The same people who say that astrology is illogical/irrational or defies science or common sense would claim the same thing gravity if it weren't demonstrably real, because of its quality of being action at a distance.
Yes, astrology goes one step further by ascribing personalities or emotional energies or whatever to the planets, but there's no good reason that these attributes can't be real, fundamental properties of things that can influence us over a distance, rather than being merely abstractions applied to organic beings as we sensorially observe them..
Richard Feynman had some interesting things to say about "what is magnetism" here https://www.youtube.com/watch?v=wMFPe-DwULM&t=28s , and I think the necessary lack of some kind of classical foundationalism he points to can be applied to the concept of planets having emotional energies that affect us at a distance as well, as in, they just exist and we don't necessarily understand why or have to to accept it.

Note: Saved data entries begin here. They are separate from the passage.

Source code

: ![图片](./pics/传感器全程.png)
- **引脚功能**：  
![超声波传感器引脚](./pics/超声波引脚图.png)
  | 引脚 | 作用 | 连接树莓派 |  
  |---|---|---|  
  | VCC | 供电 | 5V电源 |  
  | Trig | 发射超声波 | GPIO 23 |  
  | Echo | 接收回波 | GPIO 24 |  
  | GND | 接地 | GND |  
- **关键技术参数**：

All I know about astrology personally is that my astrological sign (Aquarius) matches me so well that when I read a book on it once I was actually getting goosebumps. Skeptics say, of course, that they just word it all vaguely enough that it could apply to anyone, but the idea that this must account for all of its apparent applicability is merely a convenient assumption.
The argument that the star signs of the zodiac are invalid nowadays because of precession isn't a strong one either, because we don't actually know that it's the constellations themselves that have influence over us--that idea actually seems silly to me because constellations are just imagery arbitrarily invented by us by connecting the dots across star patterns that would look completely different from any other part of the galaxy and from which a million other patterns could have been invented instead.
It's more likely that star signs aren't based on the stars at all, but rather on what time of year a person is born at for some other reason, such as the weather or the position of the earth relative to the sun. It's completely plausible that people could have correctly inferred a pattern regarding star signs (i.e. a relationship between date of birth and personality) based on generations of experience, while the supposed *reason* for this relationship (or at least an ancillary thing attached to it) is completely mythological.